*** Block opens ***

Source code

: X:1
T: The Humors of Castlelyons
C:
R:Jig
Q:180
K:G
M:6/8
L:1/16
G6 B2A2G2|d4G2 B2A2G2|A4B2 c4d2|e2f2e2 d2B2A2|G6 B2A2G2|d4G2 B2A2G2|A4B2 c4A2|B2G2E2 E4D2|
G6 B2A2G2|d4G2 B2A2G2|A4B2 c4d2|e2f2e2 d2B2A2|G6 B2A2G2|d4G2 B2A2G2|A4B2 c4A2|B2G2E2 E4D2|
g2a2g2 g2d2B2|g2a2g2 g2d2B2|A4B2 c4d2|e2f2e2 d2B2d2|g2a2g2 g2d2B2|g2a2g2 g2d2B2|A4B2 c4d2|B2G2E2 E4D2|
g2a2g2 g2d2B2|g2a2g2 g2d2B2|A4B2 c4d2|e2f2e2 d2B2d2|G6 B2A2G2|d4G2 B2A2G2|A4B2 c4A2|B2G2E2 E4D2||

*** Block closes ***

__TASK TO COMPLETE__: With no line skipped, copy the entries exactly as written.

__SOLUTION TO THIS TASK__:
Source code

: X:1
T: The Humors of Castlelyons
C:
R:Jig
Q:180
K:G
M:6/8
L:1/16
G6 B2A2G2|d4G2 B2A2G2|A4B2 c4d2|e2f2e2 d2B2A2|G6 B2A2G2|d4G2 B2A2G2|A4B2 c4A2|B2G2E2 E4D2|
G6 B2A2G2|d4G2 B2A2G2|A4B2 c4d2|e2f2e2 d2B2A2|G6 B2A2G2|d4G2 B2A2G2|A4B2 c4A2|B2G2E2 E4D2|
g2a2g2 g2d2B2|g2a2g2 g2d2B2|A4B2 c4d2|e2f2e2 d2B2d2|g2a2g2 g2d2B2|g2a2g2 g2d2B2|A4B2 c4d2|B2G2E2 E4D2|
g2a2g2 g2d2B2|g2a2g2 g2d2B2|A4B2 c4d2|e2f2e2 d2B2d2|G6 B2A2G2|d4G2 B2A2G2|A4B2 c4A2|B2G2E2 E4D2||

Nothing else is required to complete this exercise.